Any subset A of S is obviously an event. If A contains a single point then it is a simple event, if A contains more than one point of S then A is a compound event. Then entire space S is the certain event and an empty set ∅ is an impossible event.

### Solved Examples of Events in Probability

**Example 1:
**The odds in favor of an event are 4:3. The odds against another independent event are 2:3. What is the probability that at least one of the events will occur?

**Solution:
**Consider that given events are A and B

The probability of occurrence of A = P(A) = \(\frac { 4 }{ 4 + 3 } \) = \(\frac { 4 }{ 7 } \)

Probability of occurrence of B = P(B) = \(\frac { 3 }{ 2 + 3 } \) = \(\frac { 3 }{ 5 } \)

Therefore, the probability of occurrence of at least one of the events A and B = P(AUB) = P(A) + P(B) – P(A⋂B)

= P(A) + P(B) – P(A).P(B)

= \(\frac { 4 }{ 7 } \) + \(\frac { 3 }{ 5 } \) – \(\frac { 4 x 3}{ 7 x 5 } \)

= \(\frac { 20 + 21 – 12 }{ 35 } \) = \(\frac { 29 }{ 35 } \)

**Example 2:
**Two unbiased dice are rolled together. Find the odds in favor of getting 2 digits, the sum of which is 4.

**Solution:
**Evidently, the first die may have 6 different outcomes, each of which can be associated with 6 different outcomes of the second die. Therefore, the sample space of the random experiment of throwing two unbiased dice together contains 6 x 6 = 36 equally likely event points. Let A denote the event that the sum of the digits in the two dice is 4. Clearly, event A contains 6 equally likely events viz., (1,3), (2,2), (3,1).

Therefore, by the classical definition of probability, we get, P(A) = 3/36 = 12

Therefore, odds in favor of events A are 1:(6-1) = 1:5

### FAQ’s on Events in Probability

**1. What are the types of events in probability?**

The different types of events are compound event, mutually exclusive event, simple event, Impossible and certain events and equally likely events.
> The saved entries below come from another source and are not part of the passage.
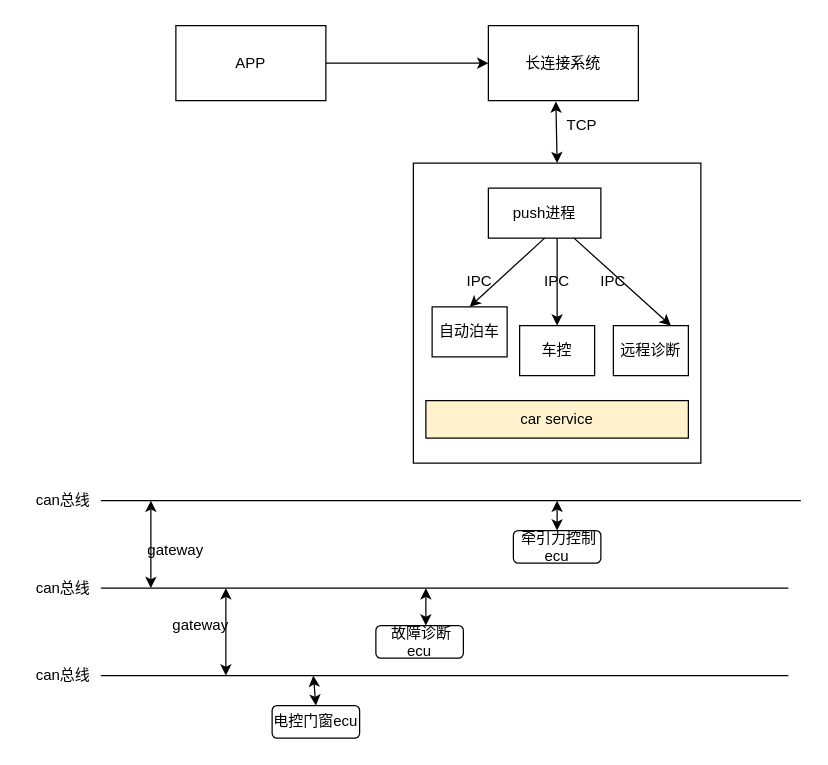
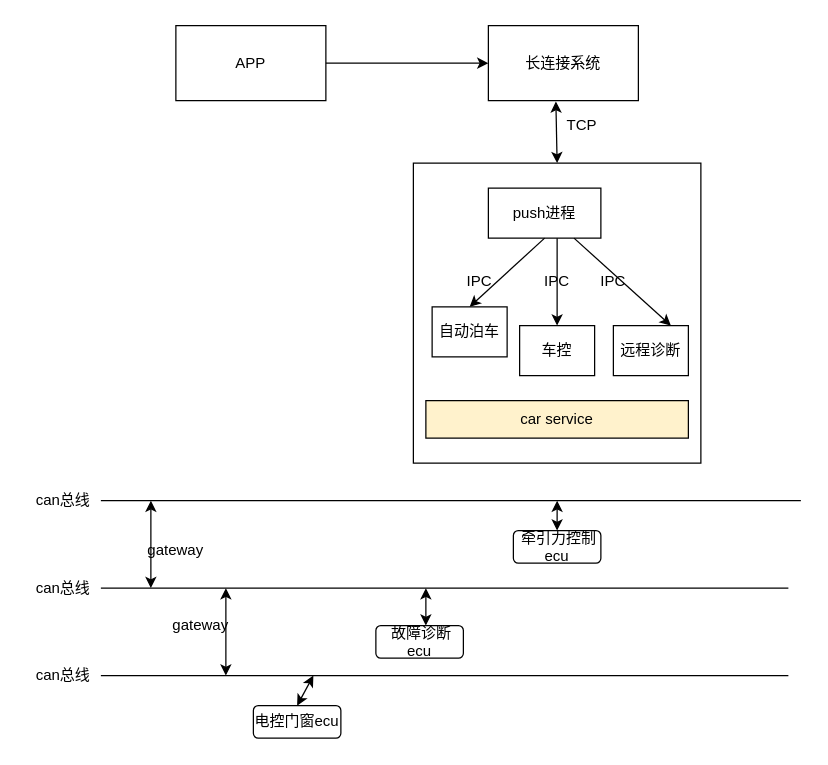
  <mxCell id="0" />
  <mxCell id="1" parent="0" />
  <mxCell id="2" value="" style="rounded=0;whiteSpace=wrap;html=1;" vertex="1" parent="1"><mxGeometry x="330" y="130" width="230" height="240" as="geometry" /></mxCell>
  <mxCell id="3" value="自动泊车" style="rounded=0;whiteSpace=wrap;html=1;" vertex="1" parent="1"><mxGeometry x="345" y="245" width="60" height="40" as="geometry" /></mxCell>
  <mxCell id="4" value="车机" style="text;html=1;strokeColor=none;fillColor=none;align=center;verticalAlign=middle;whiteSpace=wrap;rounded=0;" vertex="1" parent="1"><mxGeometry x="415" y="170" width="40" height="20" as="geometry" /></mxCell>
  <mxCell id="5" value="push进程" style="rounded=0;whiteSpace=wrap;html=1;" vertex="1" parent="1"><mxGeometry x="390" y="150" width="90" height="40" as="geometry" /></mxCell>
  <mxCell id="6" value="车控" style="rounded=0;whiteSpace=wrap;html=1;" vertex="1" parent="1"><mxGeometry x="415" y="260" width="60" height="40" as="geometry" /></mxCell>
  <mxCell id="7" style="edgeStyle=orthogonalEdgeStyle;rounded=0;orthogonalLoop=1;jettySize=auto;html=1;exitX=0.5;exitY=1;exitDx=0;exitDy=0;" edge="1" parent="1" source="6" target="6"><mxGeometry relative="1" as="geometry" /></mxCell>
  <mxCell id="8" value="远程诊断" style="rounded=0;whiteSpace=wrap;html=1;" vertex="1" parent="1"><mxGeometry x="490" y="260" width="60" height="40" as="geometry" /></mxCell>
  <mxCell id="9" value="car service" style="rounded=0;whiteSpace=wrap;html=1;fillColor=#fff2cc;" vertex="1" parent="1"><mxGeometry x="340" y="320" width="210" height="30" as="geometry" /></mxCell>
  <mxCell id="10" value="" style="endArrow=none;html=1;" edge="1" parent="1"><mxGeometry width="50" height="50" relative="1" as="geometry"><mxPoint x="80" y="400" as="sourcePoint" /><mxPoint x="640" y="400" as="targetPoint" /></mxGeometry></mxCell>
  <mxCell id="11" value="" style="endArrow=none;html=1;" edge="1" parent="1"><mxGeometry width="50" height="50" relative="1" as="geometry"><mxPoint x="80" y="470" as="sourcePoint" /><mxPoint x="630" y="470" as="targetPoint" /></mxGeometry></mxCell>
  <mxCell id="12" value="" style="endArrow=none;html=1;" edge="1" parent="1"><mxGeometry width="50" height="50" relative="1" as="geometry"><mxPoint x="80" y="540" as="sourcePoint" /><mxPoint x="630" y="540" as="targetPoint" /></mxGeometry></mxCell>
  <mxCell id="13" value="" style="endArrow=classic;startArrow=classic;html=1;" edge="1" parent="1"><mxGeometry width="50" height="50" relative="1" as="geometry"><mxPoint x="120" y="470" as="sourcePoint" /><mxPoint x="120" y="400" as="targetPoint" /></mxGeometry></mxCell>
  <mxCell id="14" value="" style="endArrow=classic;startArrow=classic;html=1;" edge="1" parent="1"><mxGeometry width="50" height="50" relative="1" as="geometry"><mxPoint x="180" y="540" as="sourcePoint" /><mxPoint x="180" y="470" as="targetPoint" /></mxGeometry></mxCell>
  <mxCell id="15" value="gateway" style="text;html=1;strokeColor=none;fillColor=none;align=center;verticalAlign=middle;whiteSpace=wrap;rounded=0;" vertex="1" parent="1"><mxGeometry x="120" y="430" width="40" height="20" as="geometry" /></mxCell>
  <mxCell id="16" value="gateway" style="text;html=1;strokeColor=none;fillColor=none;align=center;verticalAlign=middle;whiteSpace=wrap;rounded=0;" vertex="1" parent="1"><mxGeometry x="140" y="490" width="40" height="20" as="geometry" /></mxCell>
  <mxCell id="17" value="can总线" style="text;html=1;strokeColor=none;fillColor=none;align=center;verticalAlign=middle;whiteSpace=wrap;rounded=0;" vertex="1" parent="1"><mxGeometry x="20" y="390" width="60" height="20" as="geometry" /></mxCell>
  <mxCell id="18" value="can总线" style="text;html=1;strokeColor=none;fillColor=none;align=center;verticalAlign=middle;whiteSpace=wrap;rounded=0;" vertex="1" parent="1"><mxGeometry x="20" y="460" width="60" height="20" as="geometry" /></mxCell>
  <mxCell id="19" value="can总线" style="text;html=1;strokeColor=none;fillColor=none;align=center;verticalAlign=middle;whiteSpace=wrap;rounded=0;" vertex="1" parent="1"><mxGeometry x="20" y="530" width="60" height="20" as="geometry" /></mxCell>
- <mxCell id="20" value="电控门窗ecu" style="rounded=1;whiteSpace=wrap;html=1;" vertex="1" parent="1"><mxGeometry x="217" y="564" width="70" height="26" as="geometry" /></mxCell>
+ <mxCell id="20" value="电控门窗ecu" style="rounded=1;whiteSpace=wrap;html=1;" vertex="1" parent="1"><mxGeometry x="202" y="564" width="70" height="26" as="geometry" /></mxCell>
  <mxCell id="21" value="&amp;nbsp;故障诊断ecu" style="rounded=1;whiteSpace=wrap;html=1;" vertex="1" parent="1"><mxGeometry x="300" y="500" width="70" height="26" as="geometry" /></mxCell>
  <mxCell id="22" value="&amp;nbsp;牵引力控制ecu" style="rounded=1;whiteSpace=wrap;html=1;" vertex="1" parent="1"><mxGeometry x="410" y="424" width="70" height="26" as="geometry" /></mxCell>
  <mxCell id="23" value="" style="endArrow=classic;startArrow=classic;html=1;exitX=0.5;exitY=0;exitDx=0;exitDy=0;" edge="1" parent="1" source="22"><mxGeometry width="50" height="50" relative="1" as="geometry"><mxPoint x="20" y="660" as="sourcePoint" /><mxPoint x="445" y="400" as="targetPoint" /></mxGeometry></mxCell>
  <mxCell id="24" value="" style="endArrow=classic;startArrow=classic;html=1;" edge="1" parent="1"><mxGeometry width="50" height="50" relative="1" as="geometry"><mxPoint x="340" y="500" as="sourcePoint" /><mxPoint x="340" y="470" as="targetPoint" /></mxGeometry></mxCell>
  <mxCell id="25" value="" style="endArrow=classic;startArrow=classic;html=1;exitX=0.5;exitY=0;exitDx=0;exitDy=0;" edge="1" parent="1" source="20"><mxGeometry width="50" height="50" relative="1" as="geometry"><mxPoint x="20" y="660" as="sourcePoint" /><mxPoint x="250" y="540" as="targetPoint" /></mxGeometry></mxCell>
  <mxCell id="26" value="" style="endArrow=classic;html=1;exitX=0.5;exitY=1;exitDx=0;exitDy=0;entryX=0.5;entryY=0;entryDx=0;entryDy=0;" edge="1" parent="1" source="5" target="3"><mxGeometry width="50" height="50" relative="1" as="geometry"><mxPoint x="20" y="660" as="sourcePoint" /><mxPoint x="70" y="610" as="targetPoint" /></mxGeometry></mxCell>
  <mxCell id="27" value="" style="endArrow=classic;html=1;entryX=0.75;entryY=0;entryDx=0;entryDy=0;exitX=0.75;exitY=1;exitDx=0;exitDy=0;" edge="1" parent="1"><mxGeometry width="50" height="50" relative="1" as="geometry"><mxPoint x="458.5" y="190" as="sourcePoint" /><mxPoint x="536" y="260" as="targetPoint" /></mxGeometry></mxCell>
  <mxCell id="28" value="IPC" style="text;html=1;strokeColor=none;fillColor=none;align=center;verticalAlign=middle;whiteSpace=wrap;rounded=0;" vertex="1" parent="1"><mxGeometry x="363" y="215" width="40" height="20" as="geometry" /></mxCell>
  <mxCell id="29" value="IPC" style="text;html=1;strokeColor=none;fillColor=none;align=center;verticalAlign=middle;whiteSpace=wrap;rounded=0;" vertex="1" parent="1"><mxGeometry x="470" y="215" width="40" height="20" as="geometry" /></mxCell>
  <mxCell id="30" value="" style="endArrow=classic;html=1;exitX=0.75;exitY=1;exitDx=0;exitDy=0;" edge="1" parent="1" source="4" target="6"><mxGeometry width="50" height="50" relative="1" as="geometry"><mxPoint x="300" y="260" as="sourcePoint" /><mxPoint x="240" y="340" as="targetPoint" /></mxGeometry></mxCell>
  <mxCell id="31" value="IPC" style="text;html=1;strokeColor=none;fillColor=none;align=center;verticalAlign=middle;whiteSpace=wrap;rounded=0;" vertex="1" parent="1"><mxGeometry x="425" y="215" width="40" height="20" as="geometry" /></mxCell>
  <mxCell id="32" value="长连接系统" style="rounded=0;whiteSpace=wrap;html=1;" vertex="1" parent="1"><mxGeometry x="390" y="20" width="120" height="60" as="geometry" /></mxCell>
  <mxCell id="33" value="APP" style="rounded=0;whiteSpace=wrap;html=1;" vertex="1" parent="1"><mxGeometry x="140" y="20" width="120" height="60" as="geometry" /></mxCell>
  <mxCell id="34" value="" style="endArrow=classic;html=1;entryX=0;entryY=0.5;entryDx=0;entryDy=0;exitX=1;exitY=0.5;exitDx=0;exitDy=0;" edge="1" parent="1" source="33" target="32"><mxGeometry width="50" height="50" relative="1" as="geometry"><mxPoint x="60" y="360" as="sourcePoint" /><mxPoint x="150" y="280" as="targetPoint" /></mxGeometry></mxCell>
  <mxCell id="35" value="" style="endArrow=classic;startArrow=classic;html=1;entryX=0.45;entryY=1.011;entryDx=0;entryDy=0;entryPerimeter=0;exitX=0.5;exitY=0;exitDx=0;exitDy=0;" edge="1" parent="1" source="2" target="32"><mxGeometry width="50" height="50" relative="1" as="geometry"><mxPoint x="170" y="320" as="sourcePoint" /><mxPoint x="280" y="280" as="targetPoint" /></mxGeometry></mxCell>
  <mxCell id="36" value="TCP" style="text;html=1;strokeColor=none;fillColor=none;align=center;verticalAlign=middle;whiteSpace=wrap;rounded=0;" vertex="1" parent="1"><mxGeometry x="445" y="90" width="40" height="20" as="geometry" /></mxCell>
**2. What are likely events in probability?**

Obtaining a number 3 on the toss of a die and getting a number 1 on the toss of a die are likely events, as the probabilities of each event are equal.

**3. What is an event and give its example?**

In probability, the set of outcomes from an experiment is called an event. The example is conduct an experiment by tossing a coin. The outcome of the experiment may be head or tail are events.